Last spring the melting snow and ice of winter reminded me of an empire receding from the landscape of a continent. Empires seldom end abruptly, rather decades, maybe even a century of decline precede the deed, always leaving behind remnants, cities and culture. Rome is still Rome. England is still England. Greece is still the word. These empires didn’t explode, they melted. But melted ice still leaves behind warped highways and scarred stone. Leave your dock in the lake and watch the empire of winter crush its bones and scatter them to the weeds in the spring.

These days we watch a new winter empire build its roads and coliseums, slowing travel and stopping rivers. I can sense the self-assurance of a cold that now tempers the snow man standing sentry over my back yard. As northern Minnesotans we know that winter’s prime still lies ahead. We also know that this winter will fall to spring as it did before. All empires are temporary, but significant, just like the people who populate them and make them work.

We tend to remember winters not individual snowflakes. But I think if it was possible, if we took the time to know the snowflakes, we’d find them much more interesting and important. They make empires possible.

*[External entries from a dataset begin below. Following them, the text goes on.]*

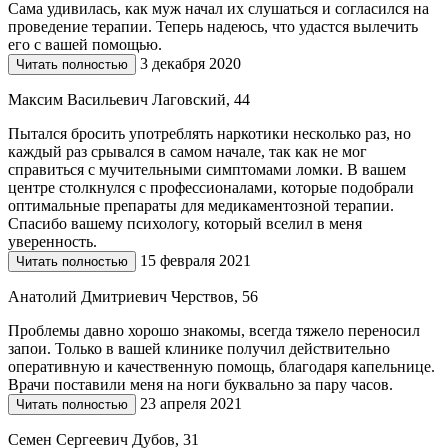
Сама удивилась, как муж начал их слушаться и согласился на
проведение терапии. Теперь надеюсь, что удастся вылечить
его с вашей помощью.
3 декабря 2020
Читать полностью
Максим Васильевич Лаговский, 44
Пытался бросить употреблять наркотики несколько раз, но
каждый раз срывался в самом начале, так как не мог
справиться с мучительными симптомами ломки. В вашем
центре столкнулся с профессионалами, которые подобрали
оптимальные препараты для медикаментозной терапии.
Спасибо вашему психологу, который вселил в меня
уверенность.
15 февраля 2021
Читать полностью
Анатолий Дмитриевич Черствов, 56
Проблемы давно хорошо знакомы, всегда тяжело переносил
запои. Только в вашей клинике получил действительно
оперативную и качественную помощь, благодаря капельнице.
Врачи поставили меня на ноги буквально за пару часов.
23 апреля 2021
Читать полностью
Семен Сергеевич Дубов, 31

Aaron J. Brown is an Iron Range writer and community college instructor. Read more at his blog MinnesotaBrown.com or in his book “Overburden: Modern Life on the Iron Range.”

Comments

  1. Thank goodness Oberstar is gone. He lost touch with the Range years ago. Here in Chisholm nobody has seen him at his Mom’s house which he claims as his Minnesota residence. He became a liberal elite who had the “balls” to call those of us who didn’t agree with him flat-earthers at the debate. He lost the election that minute.

  2. Yeah, who are you talking to right now? You appear to have answered a question that no one asked.

  3. Just an opinion. I went from a life long Dem to a conservative due to guys like Oberstar. My home area needs a guy who’ll work for us and get us moving forward. We’re stuck in the past up here and need to change.

  4. I get it. I just don’t want every post or column of mine to become a dumping ground for anti-Oberstar comments. I like Oberstar, but I don’t have the energy to fight about it on unrelated threads. I talk about 8CD politics here but that’s only part of what I do.